Decido continuar con mi periplo por la plaza central del pueblo. Tiendas y más tiendas se sitúan a ambos lados; son todas similares. En una pequeña tienda de comestibles unos ojos azabaches me detienen en seco. Sonríe. No puede evitarlo. Se siente observada. Importante. Agacha la cabeza. Es muy tímida. Cubre su aterciopelado cabello negro con un pañuelo verde eléctrico. Halima se oculta detrás de su padre, un pastún de enmarañada barba negra y turbante que nos invita a sentarnos. Susurra unas palabras a la niña que desaparece un segundo para volver a aparecer con una bandeja con tres tazas humeantes de té.

Halima es una niña, de no más de ocho años, que ayuda a su padre, Fahim en el negocio familiar. Tienen unos intensos ojos y una sonrisa vivaracha que llama poderosamente la atención. Le ofrezco un caramelo. Se lo piensa, se lo piensa mucho… Pero finalmente lo coge dedicándome una sonrisa con sus dientes mellados. Aún es una niña. Halima nunca ha ido a la escuela, a diferencia de su hermano mayor, Said- de 14 años-, que acude todos los días. “Halima sólo sabe escribir su nombre”, afirma su progenitor. “Pero tampoco necesita más. Será una magnífica ama de casa, como su madre, y una atenta esposa con su marido. No entiendo que las niñas vayan al colegio a estudiar; porque no les servirá de nada”, sentencia.

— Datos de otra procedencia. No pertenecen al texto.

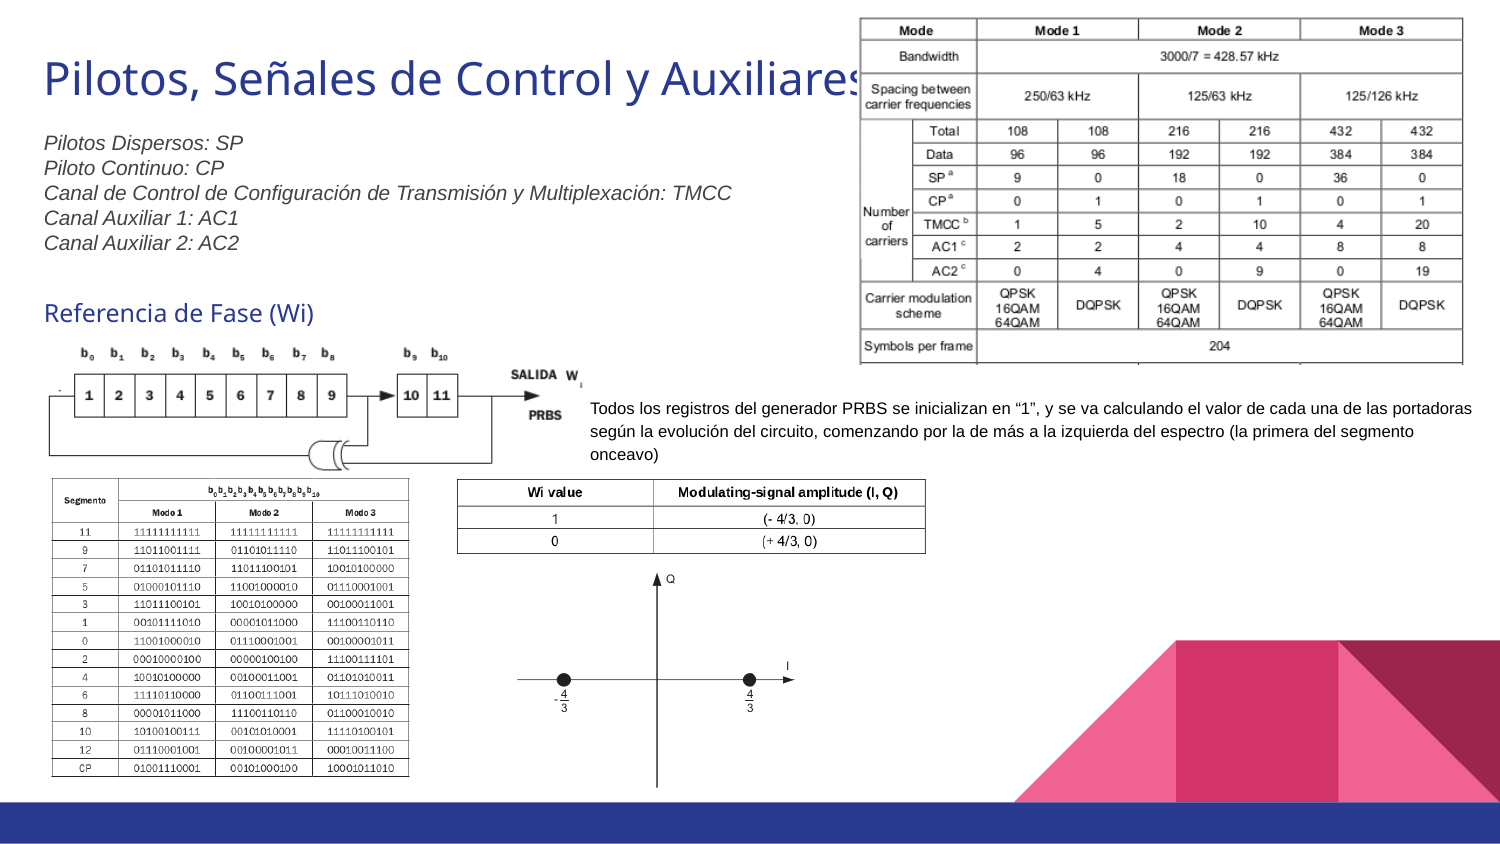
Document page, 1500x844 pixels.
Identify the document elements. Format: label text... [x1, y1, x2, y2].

text_box Todos los registros del generador PRBS se inicializan en “1”, y se va calculando el valor de cada una de las portadoras según la evolución del circuito, comenzando por la de más a la izquierda del espectro (la primera del segmento onceavo) [575, 380, 1500, 461]
title Referencia de Fase (Wi) [28, 282, 433, 363]
picture [512, 569, 814, 790]
picture [856, 13, 1468, 365]
title Pilotos, Señales de Control y Auxiliares [28, 34, 856, 115]
picture [39, 344, 929, 779]
text_box Pilotos Dispersos: SP Piloto Continuo: CP Canal de Control de Configuración de Transmisión y Multiplexación: TMCC Canal Auxiliar 1: AC1 Canal Auxiliar 2: AC2 [28, 115, 856, 264]
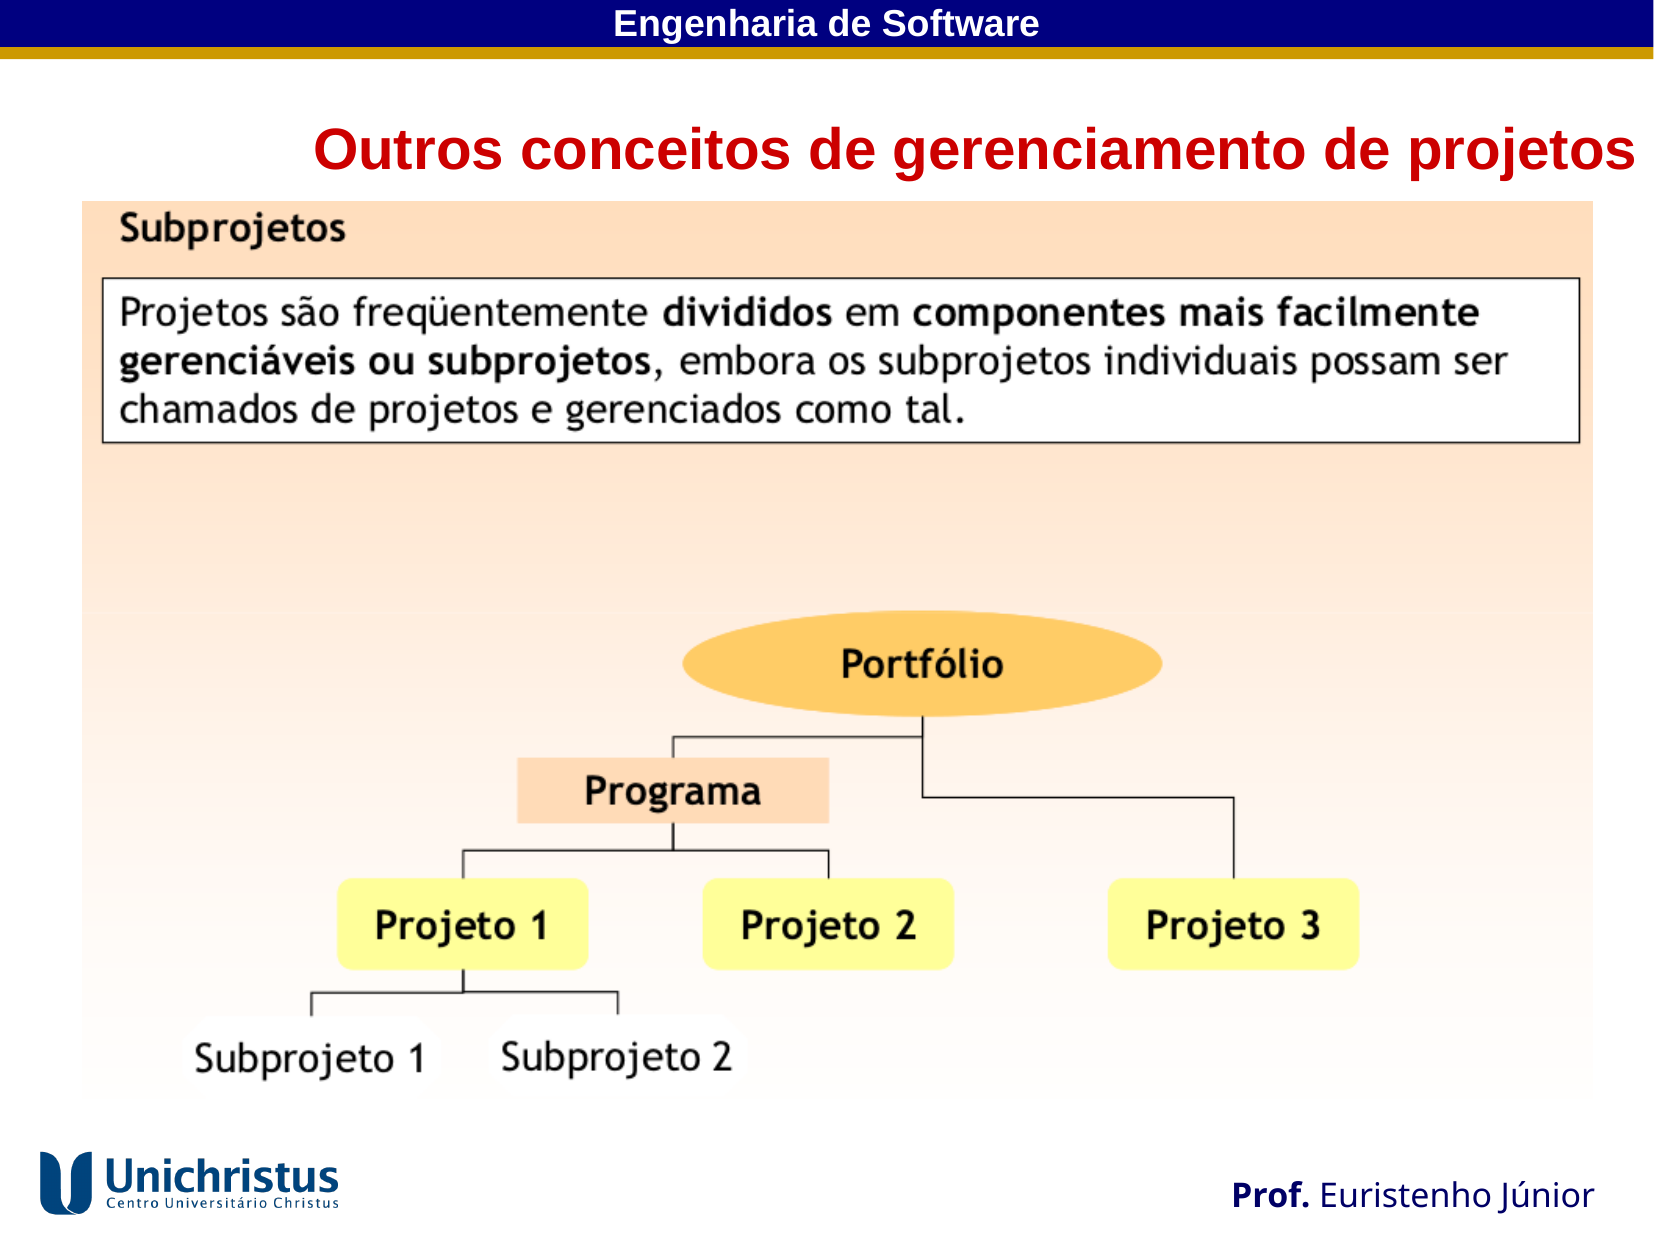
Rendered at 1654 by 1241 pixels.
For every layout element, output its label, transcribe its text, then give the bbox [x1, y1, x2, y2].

text_box [0, 47, 1654, 60]
text_box Prof. Euristenho Júnior [1216, 1163, 1654, 1224]
picture [35, 1148, 343, 1217]
text_box Outros conceitos de gerenciamento de projetos [298, 109, 1654, 189]
picture [82, 201, 1593, 1099]
text_box Engenharia de Software [0, 0, 1654, 47]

Halima posa junto a su padre Fahim y su hermano Said delante de su pequeña tienda de comestibles. Foto: A. Pampliega

Las palabras de Fahim pueden sorprender pero es la triste realidad. La situación de las mujeres afganas en las zonas rurales es de total desamparo… En Kabul, como en el resto de grandes ciudades del país, es fácil ver a niñas que acuden diariamente al colegio y a la Universidad para sacarse una carrera pero en las zonas rurales la historia es bien distinta. No es tradición que las niñas vayan a la escuela. Las familias, en muchas ocasiones, ni se lo plantean. Las niñas son para casarlas y recibir dinero por ellas a través de la dote. Son una fuente de ingresos muy importante…

En Afganistán todos los matrimonios son concertados. No existe una relación de amor; o una relación de amistad entre un hombre y una mujer. Esto no es aceptado socialmente por la sociedad afgana. Los matrimonios se apañan entre dos familias que se ponen de acuerdo y casan a sus hijos por meras cuestiones económicas. Además, existe la tradición de que el hombre tiene la obligación de pagar una dote por la mujer. Una dote que suele ser bastante elevada- entre 2000 y 3000 euros en un país donde el sueldo medio no llega a los tres euros diarios. Los hombres que pueden permitirse pagar esa dote se deberán casar con una chica a la que no conocen de nada y a la que, en el mejor de los casos, han visto una vez en su vida.

Ese es el futuro que espera a Halima. Un futuro que le llegará en algo más de cuatro años. Las familias más necesitadas- ¿hay alguna familia afgana que no entre en este ‘espectro’?- intentan casar a sus hijas en cuanto tienen su primera menstruación. Es decir, con 12 o 13 años. Aunque según la Constitución del país las chicas no se pueden casar hasta que hayan cumplido los 16 años. Pero aún así los matrimonios infantiles están a la orden del día. ¿Quién controla esto? Nadie… Porque no hay nadie que lo pueda controlar.

Los encargados de controlar estos matrimonios infantiles son los Tribunales. Pero aquí es donde reside el problema. Sólo el 11% de los jueces han estudiado derecho; el resto no ha estudiado ningún tipo de leyes. Esto significa que la mayoría de los jueces afganos son mulás, autoridades religiosas, o son gente que ha realizado estudios secundarios o estudiado en facultades islámicas. Pero a esto hay que añadir que sólo hay juzgados en las grandes ciudades del país. Es decir, es imposible saber si una niña tiene doce años o dieciséis porque nadie se va a tomar la molestia de comprobarlo.

En Afganistán quien tiene una hija tiene un tesoro. Un tesoro en forma de dote que ayudará a la familia a sobrellevar su precaria existencia en el segundo país más pobre del mundo. Es posible que la Democracia haya desembarcado en el país centroasiático pero aquí, aún, se sigue viviendo en el pasado.